Task material
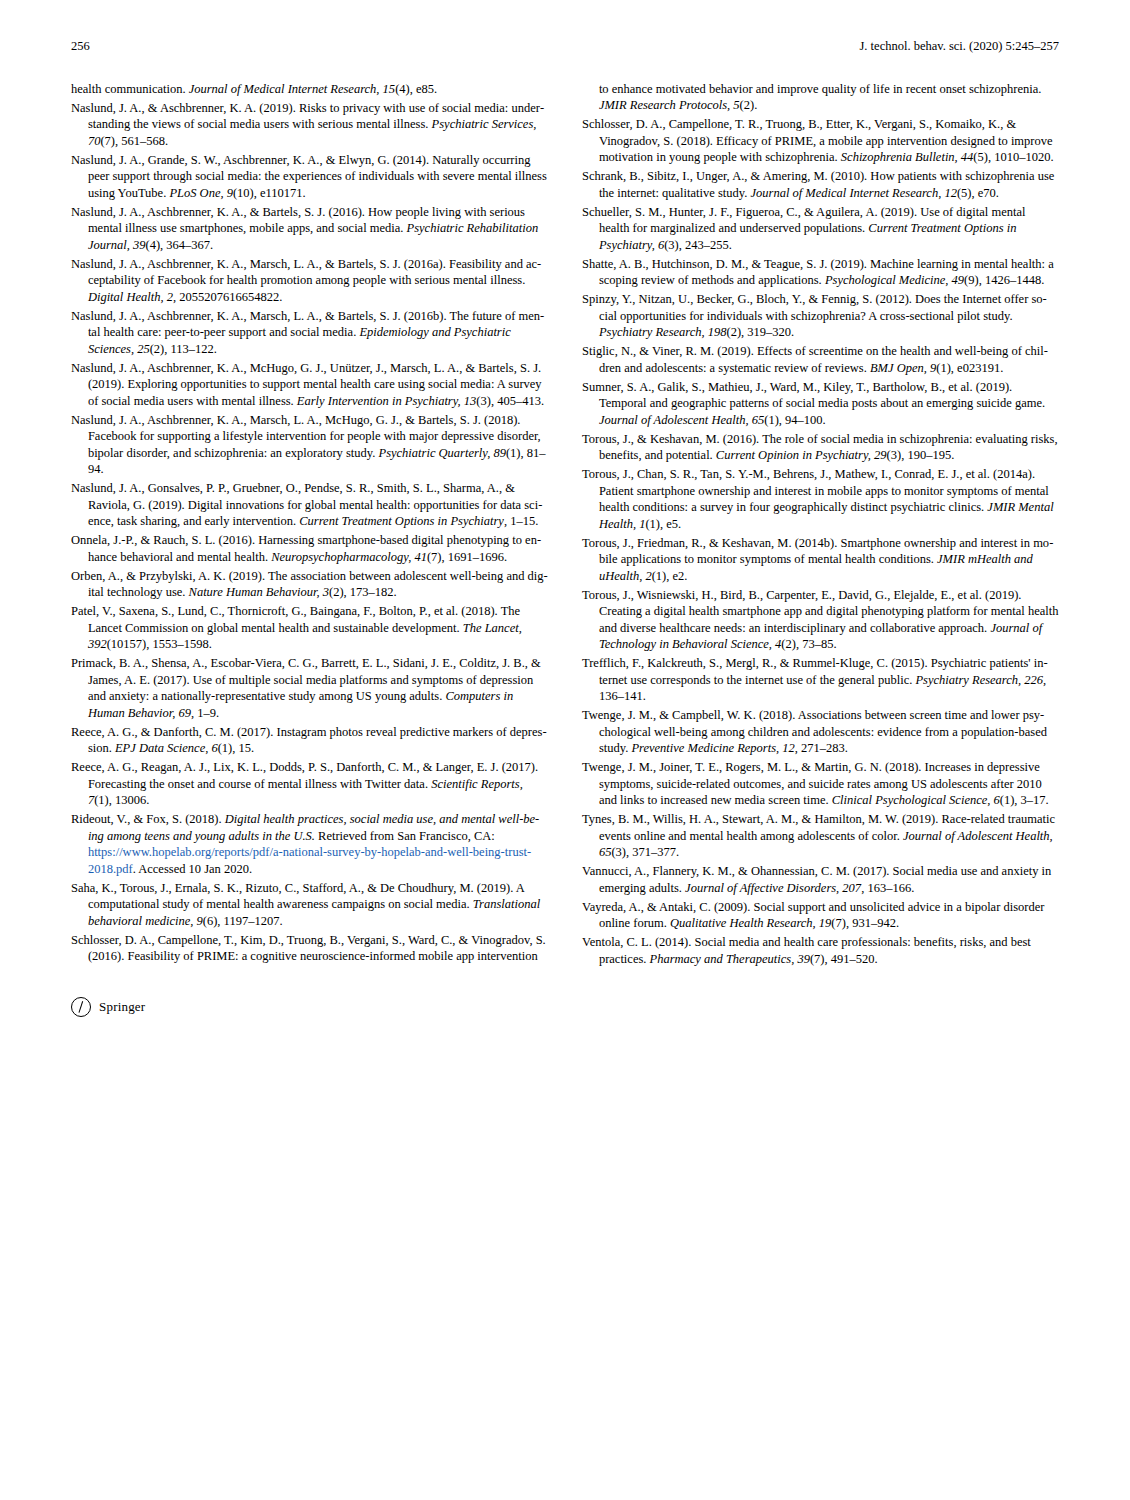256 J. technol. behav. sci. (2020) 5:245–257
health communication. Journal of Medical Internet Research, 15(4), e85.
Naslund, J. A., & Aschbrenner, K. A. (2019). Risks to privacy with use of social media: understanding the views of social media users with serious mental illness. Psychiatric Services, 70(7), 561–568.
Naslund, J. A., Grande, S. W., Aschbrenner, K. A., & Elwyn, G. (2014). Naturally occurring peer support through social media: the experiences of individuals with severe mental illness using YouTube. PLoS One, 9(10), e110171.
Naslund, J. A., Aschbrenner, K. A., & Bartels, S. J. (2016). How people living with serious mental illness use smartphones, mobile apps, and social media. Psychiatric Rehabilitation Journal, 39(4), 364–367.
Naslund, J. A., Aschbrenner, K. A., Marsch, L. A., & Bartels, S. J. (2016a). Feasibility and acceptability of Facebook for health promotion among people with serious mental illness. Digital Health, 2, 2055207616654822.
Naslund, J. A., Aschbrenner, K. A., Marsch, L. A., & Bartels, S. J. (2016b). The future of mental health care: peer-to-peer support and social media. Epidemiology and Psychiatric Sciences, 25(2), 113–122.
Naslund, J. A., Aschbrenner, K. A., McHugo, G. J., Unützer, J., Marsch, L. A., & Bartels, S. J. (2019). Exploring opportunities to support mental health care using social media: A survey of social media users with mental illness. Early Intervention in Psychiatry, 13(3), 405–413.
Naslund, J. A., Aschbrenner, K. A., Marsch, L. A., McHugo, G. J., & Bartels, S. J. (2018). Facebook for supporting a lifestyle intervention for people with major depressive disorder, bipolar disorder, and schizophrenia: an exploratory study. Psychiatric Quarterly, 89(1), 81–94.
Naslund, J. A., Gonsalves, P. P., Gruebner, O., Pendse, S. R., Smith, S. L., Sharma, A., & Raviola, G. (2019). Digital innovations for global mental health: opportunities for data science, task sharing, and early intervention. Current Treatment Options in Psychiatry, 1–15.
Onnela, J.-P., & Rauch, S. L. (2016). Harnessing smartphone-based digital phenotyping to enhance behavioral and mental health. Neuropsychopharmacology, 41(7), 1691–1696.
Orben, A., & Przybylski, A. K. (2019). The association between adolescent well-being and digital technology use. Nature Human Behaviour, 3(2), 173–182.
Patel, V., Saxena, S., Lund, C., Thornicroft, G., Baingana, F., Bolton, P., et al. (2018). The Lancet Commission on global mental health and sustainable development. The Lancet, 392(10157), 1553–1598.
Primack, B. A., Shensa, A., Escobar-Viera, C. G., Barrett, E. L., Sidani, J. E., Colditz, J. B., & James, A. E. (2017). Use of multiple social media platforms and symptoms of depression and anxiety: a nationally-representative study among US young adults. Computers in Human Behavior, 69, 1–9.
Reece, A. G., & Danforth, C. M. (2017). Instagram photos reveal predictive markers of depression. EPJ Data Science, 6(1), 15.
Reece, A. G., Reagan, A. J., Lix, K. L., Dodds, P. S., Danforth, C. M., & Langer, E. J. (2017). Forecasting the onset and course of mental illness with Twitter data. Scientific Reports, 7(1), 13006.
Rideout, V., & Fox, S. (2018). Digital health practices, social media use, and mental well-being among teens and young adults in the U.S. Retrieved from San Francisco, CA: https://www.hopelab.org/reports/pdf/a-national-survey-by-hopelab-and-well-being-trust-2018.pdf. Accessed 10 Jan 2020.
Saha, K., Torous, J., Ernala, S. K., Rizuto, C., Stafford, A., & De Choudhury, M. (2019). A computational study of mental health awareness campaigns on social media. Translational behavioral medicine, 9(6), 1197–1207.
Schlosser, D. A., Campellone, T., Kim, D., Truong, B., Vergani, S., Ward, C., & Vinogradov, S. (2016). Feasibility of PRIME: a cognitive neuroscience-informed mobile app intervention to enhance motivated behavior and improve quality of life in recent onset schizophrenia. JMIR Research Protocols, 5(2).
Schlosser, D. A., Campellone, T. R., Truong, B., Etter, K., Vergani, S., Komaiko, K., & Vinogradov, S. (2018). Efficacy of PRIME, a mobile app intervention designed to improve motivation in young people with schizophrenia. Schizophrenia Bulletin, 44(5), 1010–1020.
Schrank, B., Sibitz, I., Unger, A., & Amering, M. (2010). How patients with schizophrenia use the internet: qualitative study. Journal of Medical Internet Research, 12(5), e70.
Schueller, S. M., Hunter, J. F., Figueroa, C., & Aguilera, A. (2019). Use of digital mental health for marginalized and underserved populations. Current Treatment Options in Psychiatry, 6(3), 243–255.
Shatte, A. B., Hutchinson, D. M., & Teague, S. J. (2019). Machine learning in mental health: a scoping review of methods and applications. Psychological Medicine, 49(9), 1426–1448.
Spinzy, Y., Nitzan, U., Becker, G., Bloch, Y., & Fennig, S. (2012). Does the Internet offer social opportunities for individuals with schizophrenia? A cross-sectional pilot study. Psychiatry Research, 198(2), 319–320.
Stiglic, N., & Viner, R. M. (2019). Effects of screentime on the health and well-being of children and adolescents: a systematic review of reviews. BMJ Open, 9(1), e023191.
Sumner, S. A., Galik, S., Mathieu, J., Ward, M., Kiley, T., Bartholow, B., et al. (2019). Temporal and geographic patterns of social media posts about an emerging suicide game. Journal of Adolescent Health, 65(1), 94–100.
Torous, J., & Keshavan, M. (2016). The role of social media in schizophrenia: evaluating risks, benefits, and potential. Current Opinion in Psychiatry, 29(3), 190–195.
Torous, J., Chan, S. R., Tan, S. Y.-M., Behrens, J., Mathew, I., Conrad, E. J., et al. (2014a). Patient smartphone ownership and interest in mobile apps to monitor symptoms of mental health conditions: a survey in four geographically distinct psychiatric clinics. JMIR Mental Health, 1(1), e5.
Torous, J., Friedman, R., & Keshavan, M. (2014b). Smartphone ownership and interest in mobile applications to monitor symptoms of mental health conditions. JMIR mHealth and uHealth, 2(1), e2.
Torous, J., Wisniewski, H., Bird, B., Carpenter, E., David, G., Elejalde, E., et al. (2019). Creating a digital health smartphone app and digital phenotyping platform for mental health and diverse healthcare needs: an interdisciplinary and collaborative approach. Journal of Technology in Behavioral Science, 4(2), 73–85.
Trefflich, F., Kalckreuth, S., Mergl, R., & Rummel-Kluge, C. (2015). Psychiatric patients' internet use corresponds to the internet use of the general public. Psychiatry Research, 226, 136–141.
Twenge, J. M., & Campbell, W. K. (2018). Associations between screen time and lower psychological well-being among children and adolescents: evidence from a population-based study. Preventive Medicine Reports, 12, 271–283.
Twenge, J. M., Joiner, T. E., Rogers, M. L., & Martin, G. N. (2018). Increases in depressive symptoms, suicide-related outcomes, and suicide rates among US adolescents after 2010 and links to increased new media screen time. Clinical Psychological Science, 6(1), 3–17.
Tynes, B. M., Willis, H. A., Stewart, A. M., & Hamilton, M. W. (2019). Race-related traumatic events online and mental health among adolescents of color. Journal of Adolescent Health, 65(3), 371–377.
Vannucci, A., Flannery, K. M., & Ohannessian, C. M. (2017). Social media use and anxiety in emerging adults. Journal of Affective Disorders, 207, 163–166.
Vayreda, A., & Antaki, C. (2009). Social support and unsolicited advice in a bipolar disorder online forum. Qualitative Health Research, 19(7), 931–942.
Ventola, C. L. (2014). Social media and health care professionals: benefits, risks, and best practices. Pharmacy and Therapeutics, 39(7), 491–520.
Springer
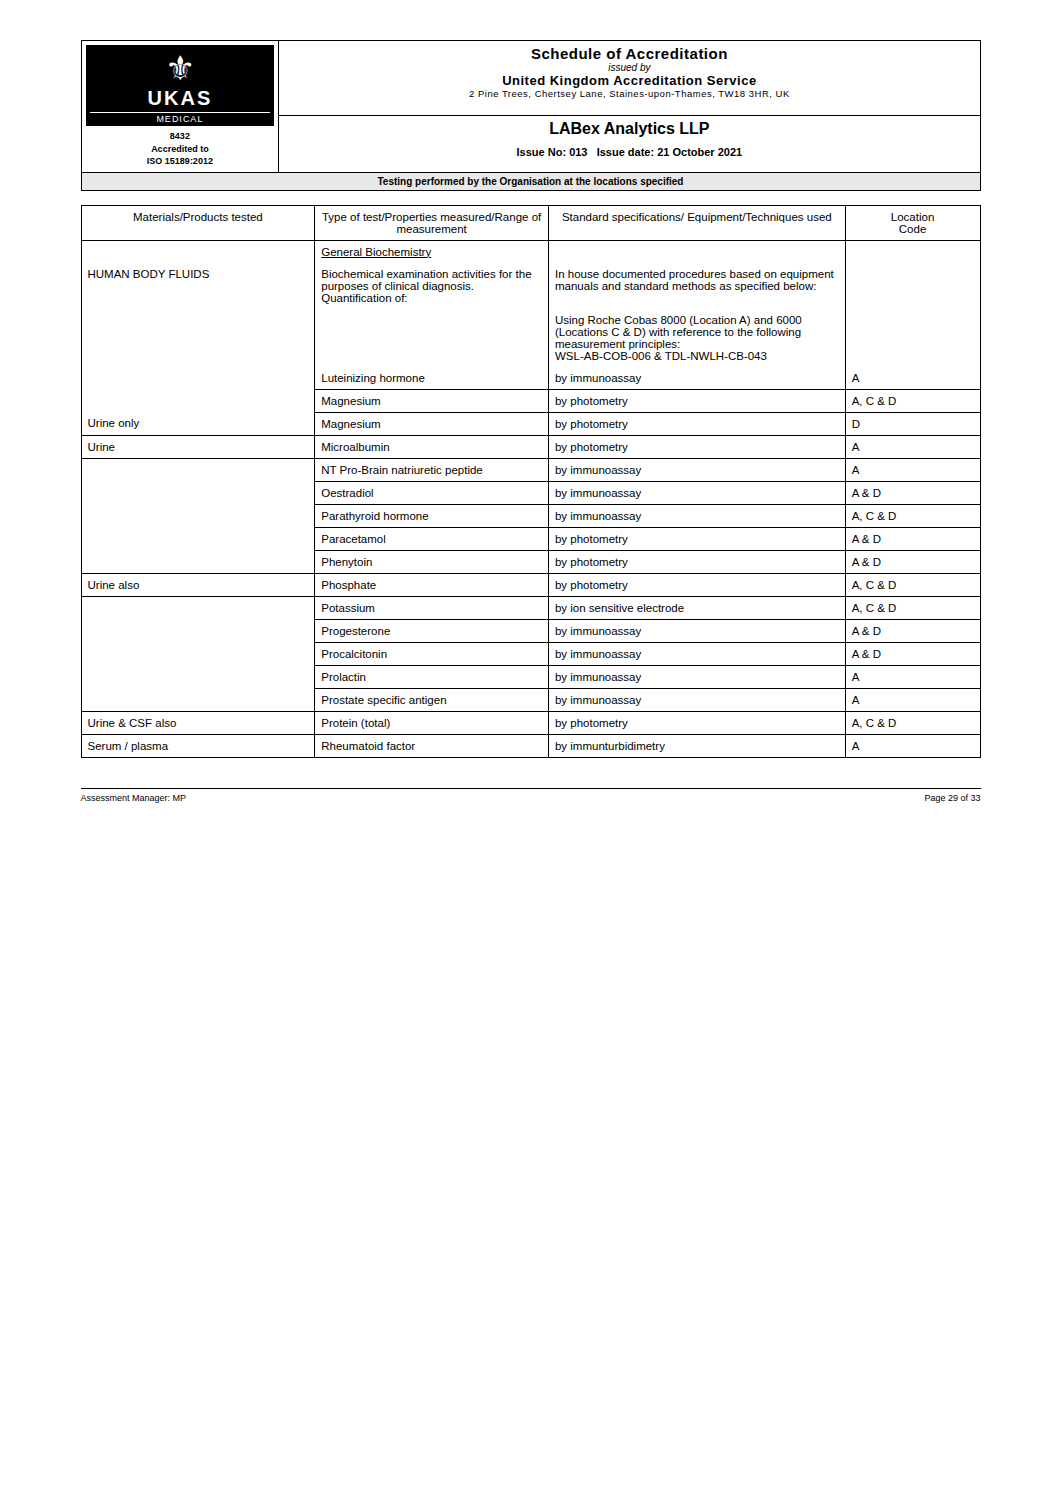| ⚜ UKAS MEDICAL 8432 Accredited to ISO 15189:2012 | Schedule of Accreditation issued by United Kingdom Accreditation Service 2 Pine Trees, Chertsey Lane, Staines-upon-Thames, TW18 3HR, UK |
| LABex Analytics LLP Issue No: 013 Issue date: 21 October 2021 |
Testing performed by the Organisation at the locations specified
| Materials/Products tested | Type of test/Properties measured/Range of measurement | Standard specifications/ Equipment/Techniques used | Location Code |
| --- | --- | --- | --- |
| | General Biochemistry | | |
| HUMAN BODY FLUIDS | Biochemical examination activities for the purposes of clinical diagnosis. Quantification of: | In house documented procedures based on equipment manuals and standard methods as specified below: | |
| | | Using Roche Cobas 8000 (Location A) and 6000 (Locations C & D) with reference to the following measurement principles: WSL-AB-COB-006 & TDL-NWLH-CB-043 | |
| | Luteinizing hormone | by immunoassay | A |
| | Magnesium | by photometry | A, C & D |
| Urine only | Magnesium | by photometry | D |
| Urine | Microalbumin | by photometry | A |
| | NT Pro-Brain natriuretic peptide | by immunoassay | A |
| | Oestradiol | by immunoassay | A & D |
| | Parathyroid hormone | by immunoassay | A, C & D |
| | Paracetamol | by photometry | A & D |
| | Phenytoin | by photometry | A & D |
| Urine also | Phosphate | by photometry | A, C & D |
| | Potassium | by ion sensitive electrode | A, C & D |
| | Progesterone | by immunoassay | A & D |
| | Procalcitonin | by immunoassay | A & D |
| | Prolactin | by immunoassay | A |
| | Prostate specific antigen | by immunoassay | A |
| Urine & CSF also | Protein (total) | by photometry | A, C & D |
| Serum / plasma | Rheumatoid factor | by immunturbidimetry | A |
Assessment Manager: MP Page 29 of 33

Your objective
Your answer must be exactly the lines from the one with "Vayreda, A., &" through the final line of the data, with no pictures in it.

Task output
Vayreda, A., & Antaki, C. (2009). Social support and unsolicited advice in a bipolar disorder online forum. Qualitative Health Research, 19(7), 931–942.
Ventola, C. L. (2014). Social media and health care professionals: benefits, risks, and best practices. Pharmacy and Therapeutics, 39(7), 491–520.
Springer
| ⚜ UKAS MEDICAL 8432 Accredited to ISO 15189:2012 | Schedule of Accreditation issued by United Kingdom Accreditation Service 2 Pine Trees, Chertsey Lane, Staines-upon-Thames, TW18 3HR, UK |
| LABex Analytics LLP Issue No: 013 Issue date: 21 October 2021 |
Testing performed by the Organisation at the locations specified
| Materials/Products tested | Type of test/Properties measured/Range of measurement | Standard specifications/ Equipment/Techniques used | Location Code |
| --- | --- | --- | --- |
| | General Biochemistry | | |
| HUMAN BODY FLUIDS | Biochemical examination activities for the purposes of clinical diagnosis. Quantification of: | In house documented procedures based on equipment manuals and standard methods as specified below: | |
| | | Using Roche Cobas 8000 (Location A) and 6000 (Locations C & D) with reference to the following measurement principles: WSL-AB-COB-006 & TDL-NWLH-CB-043 | |
| | Luteinizing hormone | by immunoassay | A |
| | Magnesium | by photometry | A, C & D |
| Urine only | Magnesium | by photometry | D |
| Urine | Microalbumin | by photometry | A |
| | NT Pro-Brain natriuretic peptide | by immunoassay | A |
| | Oestradiol | by immunoassay | A & D |
| | Parathyroid hormone | by immunoassay | A, C & D |
| | Paracetamol | by photometry | A & D |
| | Phenytoin | by photometry | A & D |
| Urine also | Phosphate | by photometry | A, C & D |
| | Potassium | by ion sensitive electrode | A, C & D |
| | Progesterone | by immunoassay | A & D |
| | Procalcitonin | by immunoassay | A & D |
| | Prolactin | by immunoassay | A |
| | Prostate specific antigen | by immunoassay | A |
| Urine & CSF also | Protein (total) | by photometry | A, C & D |
| Serum / plasma | Rheumatoid factor | by immunturbidimetry | A |
Assessment Manager: MP Page 29 of 33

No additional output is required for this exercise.